Set `notify.webhook_url` in config to receive a JSON POST on any batch failure:

```json
{
  "service": "pg_freezer",
  "event": "batch_failed",
  "table": "sensor_readings",
  "batch_id": "a3f1c2d4e5b6f7a8",
  "window_start": "2024-01-15T00:00:00+00:00",
  "window_end": "2024-01-16T00:00:00+00:00",
  "error": "Verification failed: S3 Parquet has 9800 rows, expected 10000"
}
```

Works with Slack incoming webhooks, PagerDuty, or any HTTP endpoint. Notification failure is non-fatal — it logs a warning and continues.

---

## Known limitations

- **No distributed locking.** Use `concurrencyPolicy: Forbid` in Kubernetes or external mutual exclusion in other environments.
- **Window OOM for very large batches.** The server-side cursor streams rows but accumulates them in memory before writing Parquet.
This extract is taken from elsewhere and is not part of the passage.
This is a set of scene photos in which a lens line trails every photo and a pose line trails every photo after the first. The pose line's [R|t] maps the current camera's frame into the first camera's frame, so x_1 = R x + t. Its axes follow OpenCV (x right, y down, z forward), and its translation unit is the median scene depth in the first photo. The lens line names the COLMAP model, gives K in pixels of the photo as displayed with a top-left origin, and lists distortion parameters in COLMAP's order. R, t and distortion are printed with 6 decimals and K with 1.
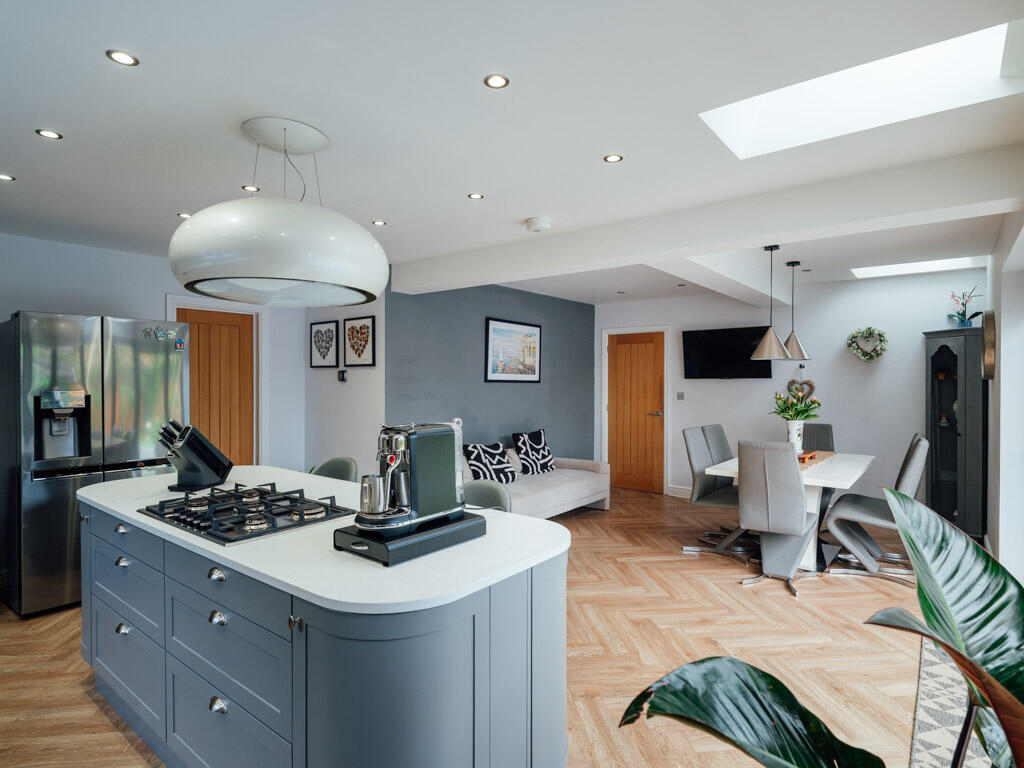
lens RADIAL K [[548.9, 0, 507.9], [0, 548.9, 383.4], [0, 0, 1]] dist [0.004994, -0.002234]
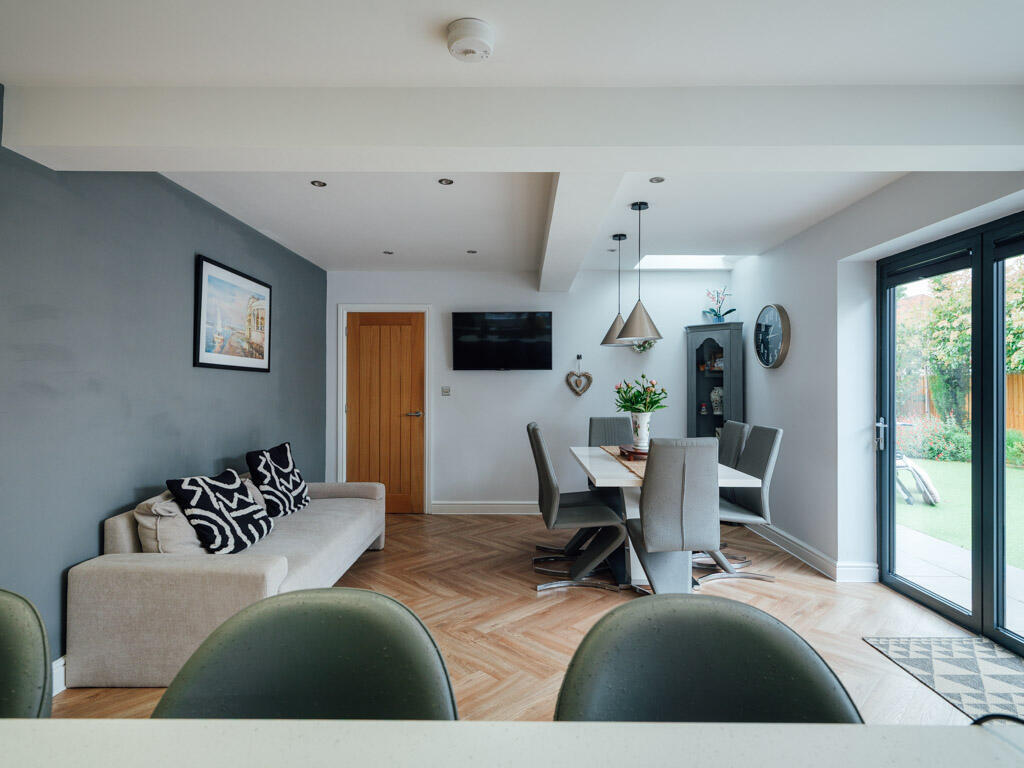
lens RADIAL K [[548.9, 0, 507.9], [0, 548.9, 383.4], [0, 0, 1]] dist [0.004994, -0.002234]
pose [[0.783180, 0.002896, 0.621789, -0.143633], [0.003473, 0.999953, -0.009031, 0.021676], [-0.621786, 0.009232, 0.783133, 0.347939]]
Reduce `lag` or use finer `partition_by` granularity for high-volume tables.
- **Schema drift.** If Postgres table columns change between runs, older and newer Parquet files will have different schemas. Trino handles added columns (nulls for old partitions); renamed columns require a `replay --force` of affected windows.
- **`extra_filters` is raw SQL.** Must only be set by trusted operators — it is injected directly into queries without parameterisation.
- **Timeseries only.** pg_freezer requires a `timestamp`/`timestamptz` column and uses window-based deletes. Tables without a time column are not supported.